My mother loves hats. She owns an assortment of “paddling” baseball caps, from tech material to neoprene, to regular old ball caps. She inherited my dad’s collection, too.
But I’m willing to bet her most coveted hat is one she picked up this week: a hat trick of gold medals at the 2012 Va’a Outrigger World Sprint championships in Calgary.
Canada 1 outdistanced three other competitors to capture gold in the Masters 70s women’s 1,000- metre (3,280 feet) sprints Tuesday afternoon at Glenmore Reservoir.
“These are the most fun races of all,” coach Pat Pawlette told the over-70s as they warmed up. All 12 paddlers, representing both of Canada’s teams, stretched, ran and visualized winning before heading separately down to the waiting area.
“This is what we’ve been waiting for,” Pat said. “We’ve been practicing for this for months…Everybody’s done this a million times. Just go for it.”
Canada 1 assembled under a shady tree near the Calgary Canoe Club building, hydrating (a paddling term for drinking some water) and staying out of the sun before they were called to the paddlers’ check-in.
Today, the race course was backwards: teams started from where the finish line had been yesterday. Flags were brought in to the 250-metre (820-foot) mark so teams could cut around them. Boats were permitted to knock into the flag stand, but if the flag itself hit the water, that team would be disqualified.
The distance meant teams had to make three turns. The sun was glaring off the reservoir’s surface, making it difficult to clearly see the whole course from the sidelines.
The teams lined up with Canada 2 in one lane, Hawaii in the next, Canada 1 in Lane 3 and Hawaii in Lane 2, closest to shore.

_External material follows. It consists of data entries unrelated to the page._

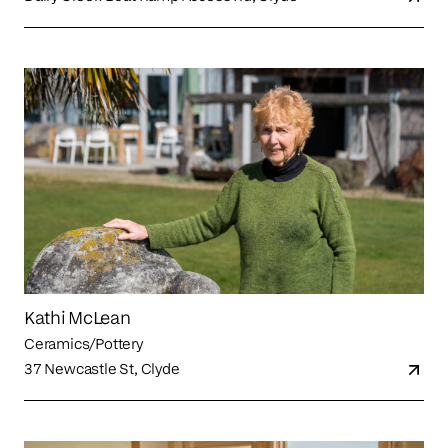
Kathi McLean
Ceramics/Pottery
37 Newcastle St, Clyde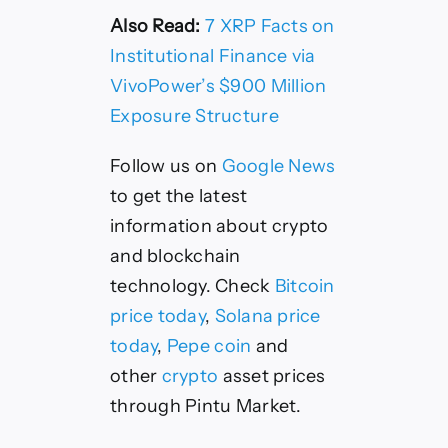
Also Read:
7 XRP Facts on
Institutional Finance via
VivoPower’s $900 Million
Exposure Structure
Follow us on
Google News
to get the latest
information about crypto
and blockchain
technology. Check
Bitcoin
price today
,
Solana price
today
,
Pepe coin
and
other
crypto
asset prices
through Pintu Market.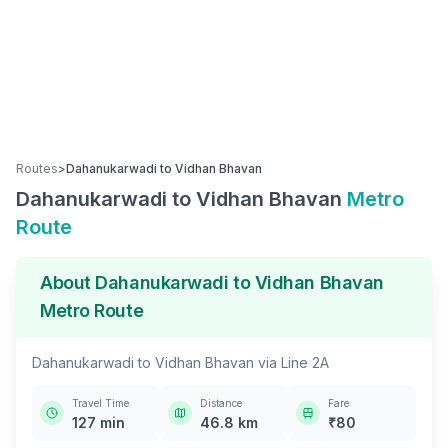
Routes
>
Dahanukarwadi
to
Vidhan Bhavan
Dahanukarwadi
to
Vidhan Bhavan
Metro
Route
About
Dahanukarwadi
to
Vidhan Bhavan
Metro Route
Dahanukarwadi
to
Vidhan Bhavan
via
Line 2A
Travel Time
Distance
Fare
127
min
46.8
km
₹
80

Canada 1 is strong in this event, and Pat is an accomplished steersperson. Canada 1 lagged back slightly when they made their first turn. They made up the distance and inched into the lead until their second turn. They were still neck and neck going into the third and final turn, but Canada 1 turned on the jets and powered through the remaining quarter of a race to cross the finish buoys first.

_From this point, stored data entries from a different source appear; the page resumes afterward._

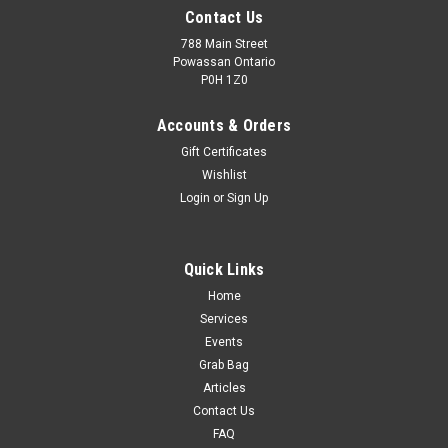
Contact Us
788 Main Street
Powassan Ontario
P0H 1Z0
Accounts & Orders
Gift Certificates
Wishlist
Login
or
Sign Up
Quick Links
Home
Services
Events
Grab Bag
Articles
Contact Us
FAQ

Canada 1 finished the race with a time of 6:38.24. Keauhou 2 came in second with a time of 6:43.79. Keauhou finished third for the bronze medal with a time of 7:19.25, and Canada 2 finished fourth in 7:30.80.
This third race didn’t have the same desperate intensity as the second gold medal event for the Masters 70s women, and maybe Pat’s advice rubbed in. Canada 1 looked like they knew what they were doing because they did: they practiced and practiced to get it right. They had some fun while they were at it.
The medal ceremony was to take place following the last race. I’ve never seen so many shivering champions; an extreme cold front had moved in, dumping rain and a thunderstorm on the site and postponing the final four races.
The lunch tent was packed with athletes and spectators, some garbed in winter toques and fleece jackets from the souvenir store, as volunteers scrambled to turn power back on in the area, sort the medals and flags and get ready.
Mom and her team ascended the gold medal winners’ podium twice today; once for yesterday’s 500m sprint victory, and another for the 1000 m sprints.
Tomorrow, racing wraps up with a closing ceremony. Then it’s onto a plane, heading home to Vancouver, with one thought in mind: Brazil’s world championships are only two years away.